Storage¶
Stateless applications/services are fun, but eventually we would like to store some state/data. The options we have are:
- Rook/Ceph: I have tested rook and the options are and features are really extensive and very good. It is quite stable, but we are facing the limitations of our platform. Raspberry Pi is an arm64 platform. Ceph does support arm64, but some other usefull features (e.g. running NFS endpoints) did not have yet arm64 images. Furthermore it needs a lot of CPU and memory. To deploy a fully functional ceph cluster we need at least 10 Raspberry Pi (and they have to be raspberry pi 4 with at least 4GB of RAM). So technically it is possible and I have done it, but the headaches are too many. Do not get me wrong. I am pushing what is feasible by deploying it to Raspberry Pies and it still worked. So kudos to Ceph. But probably it is an overcomplicated solution for what I want to do.

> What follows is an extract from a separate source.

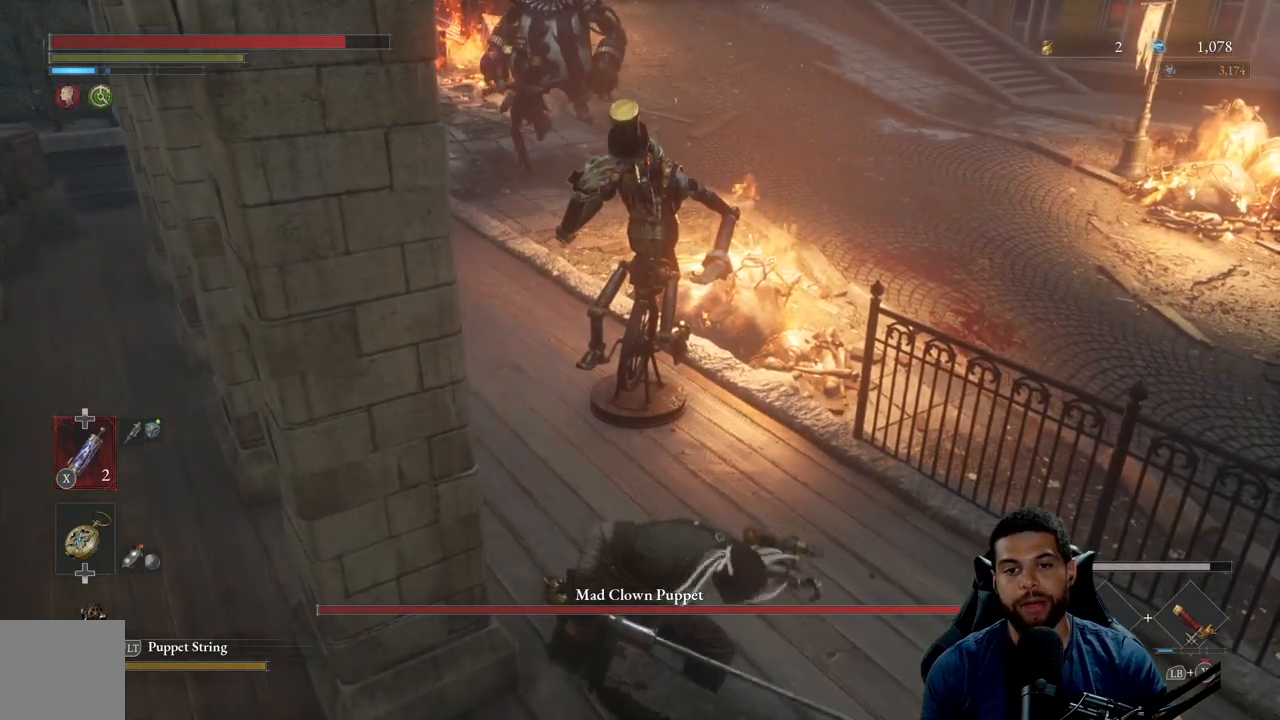
{"buttons": ["R2"], "left_stick": "up", "right_stick": "center", "events": []}
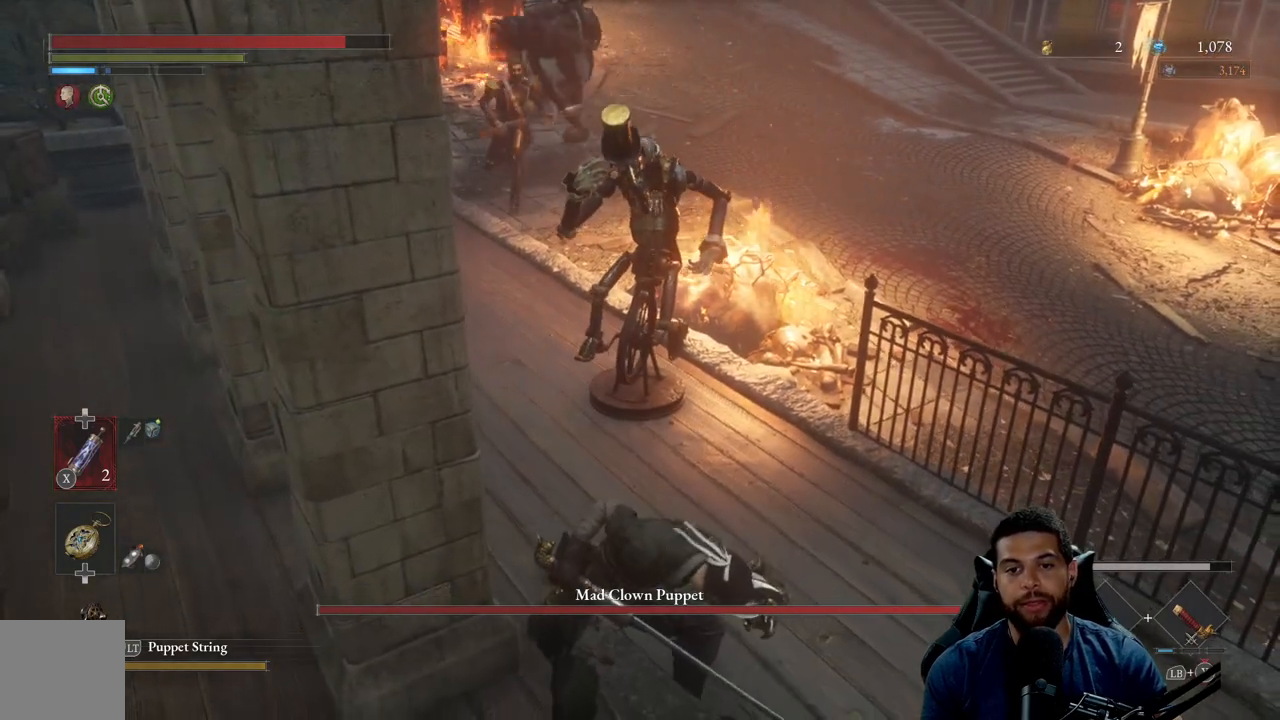
{"buttons": ["R2"], "left_stick": "up", "right_stick": "center", "events": []}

- NFS: We can use an external nfs storage server. Probably this one will work like charm, but it is a single point of failure.
- Longhorn: This is another native Kubernetes storage, which seems quite promising. They only disadvantage is that it does not support sharding. So we will be limiting our selfes to the maximum size of our hard drives in the cluster. For my current use cases, it is more that fine. Furthermore it is supported from k3s. So we will go with it and see what happens.
Preparing the nodes¶
Before we are able to install longhorn, we have to prepare the nodes and mount the disks. To be able to do that we will have to able to find out where the devices are located. So we execute:
ansible disks -b -m ansible.builtin.shell -a 'blkid'
We will get something like:
/dev/sda: UUID="blah-blah-...-blah" TYPE="LVM2_member"

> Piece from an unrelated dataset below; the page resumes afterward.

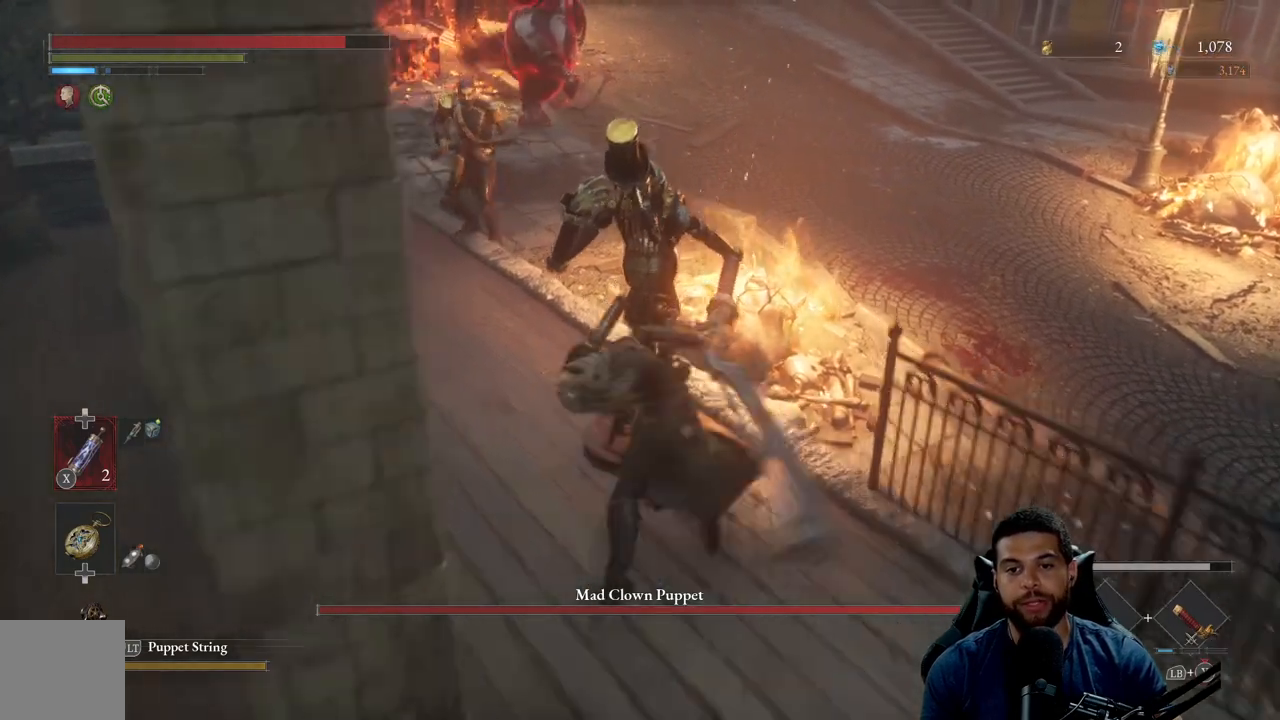
{"buttons": ["R2"], "left_stick": "up", "right_stick": "center", "events": []}
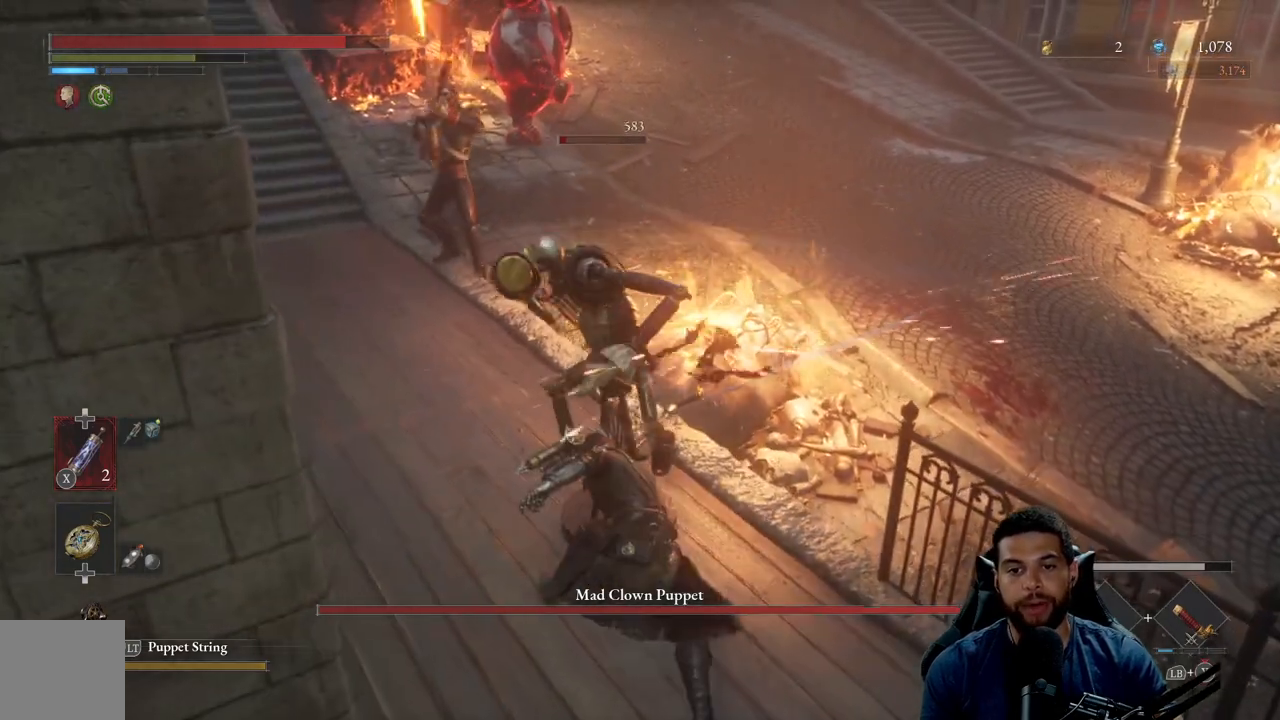
{"buttons": ["B"], "left_stick": "down", "right_stick": "center", "events": [[200, "left_stick", "left"], [250, "R2", "up"], [267, "left_stick", "down"], [283, "B", "down"], [383, "B", "up"], [450, "B", "down"]]}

So complete these details in our hosts file in the section of the disks. E.g.:
disks:
hosts:
node_1:
disk_path: /dev/sda
Then we can execute our playbook
ansible-galaxy collection install ansible.posix
ansible-galaxy collection install community.general
ansible-playbook storage/setup_storage.yml
Warning
I have no idea why, but if I connect the Sata to USB3 cable I have to the USB3 ports, after a reboot the drive will not re-connect. To reconnect I have to power completely the raspberry pi (unplug and replug the PoE cable). Needs investigation.
Note
Be carefull to use the correct partition
Note
I used to have ceph installed on the disks and to clean I have first to execute:
ansible disks -b -m ansible.builtin.shell -a 'sgdisk --zap-all /dev/sdb'
ansible disks -b -m ansible.builtin.shell -a 'sudo dd if=/dev/zero of=/dev/sdb bs=1M count=100 oflag=direct,dsync'
ansible disks -b -m ansible.builtin.shell -a 'ls /dev/mapper/ceph-* | xargs -I% -- sudo dmsetup remove %'
ansible disks -b -m ansible.builtin.shell -a 'sudo rm -rf /dev/ceph-*'
Installing longhorn¶
# We have to use the longhrn-system namespace. It is mentioned in the
# documentation of the helm chart
helm repo add longhorn https://charts.longhorn.io
helm repo update
kubectl create namespace longhorn-system
helm install longhorn longhorn/longhorn --namespace longhorn-system -f values.yaml --version 1.7.2
# The vpa is causing instability in the longhorn. So do not activate it for the moment
#kubectl apply -f vpa.yml
kubectl apply -f dashboard.yml
# Apply our storage classes
kubectl create secret generic longhorn-crypto --namespace longhorn-system \
--from-literal=CRYPTO_KEY_VALUE=$(head -c 512 /dev/urandom | LC_CTYPE=C tr -cd 'a-zA-Z0-9' | head -c 64) \
--from-literal=CRYPTO_KEY_PROVIDER=secret
kubectl apply -f RepliccatedStorage.yaml
kubectl apply -f UnrepliccatedStorage.yaml
kubectl create secret generic longhorn-backup --namespace longhorn-system \
--from-literal=CIFS_USERNAME=longhorn \
--from-literal=CIFS_PASSWORD=MY_SECRET_PASSWORD
We have to add the disks from the UI of longhorn
- https://rpi4cluster.com/storage-setting/
- https://longhorn.io/docs/1.2.3/volumes-and-nodes/multidisk/#add-a-disk
On how to use them take a look at https://longhorn.io/docs/1.2.2/references/examples/#block-volume
Maybe of interest:
- https://longhorn.io/docs/1.2.2/monitoring/prometheus-and-grafana-setup/#install-longhorn-servicemonitor
- https://github.com/longhorn/longhorn/issues/1859#issuecomment-907057960 for when expanding a disk
Usefull commands¶
kubectl -n longhorn-system logs -f -l "app=longhorn-manager" --max-log-requests 10
Resources¶
- https://bryanbende.com/development/2021/05/15/k3s-raspberry-pi-volumes-storage
- https://github.com/gdha/pi4-longhorn
- https://gdha.github.io/pi-stories/pi-stories9/
- https://www.jericdy.com/blog/installing-k3s-with-longhorn-and-usb-storage-on-raspberry-pi
- https://longhorn.io/docs/1.2.2/advanced-resources/volume-encryption/
Take a look at https://longhorn.io/kb/troubleshooting-volume-with-multipath/ I had to do it in homados and aretusa, and I have to examine if it has to be done to all nodes ...
# https://github.com/longhorn/longhorn/issues/1826#issuecomment-1200005051
kubectl get snapshots.longhorn.io -n longhorn-system -l longhornvolume=pvc-1c16f507-ff8d-4b8b-aed4-7b108214618c | awk '/library-books-/{print $1}' | xargs kubectl -n longhorn-system delete snapshots.longhorn.io
qemu-img convert -f raw e5ec5a95 -O vmdk torrents-settings.img
sudo mount -o loop torrents-settings mount/
# https://edoceo.com/sys/qemu
modprobe nbd
qemu-nbd --connect=/dev/nbd0 disk.qcow2
qemu-nbd -d /dev/nbd0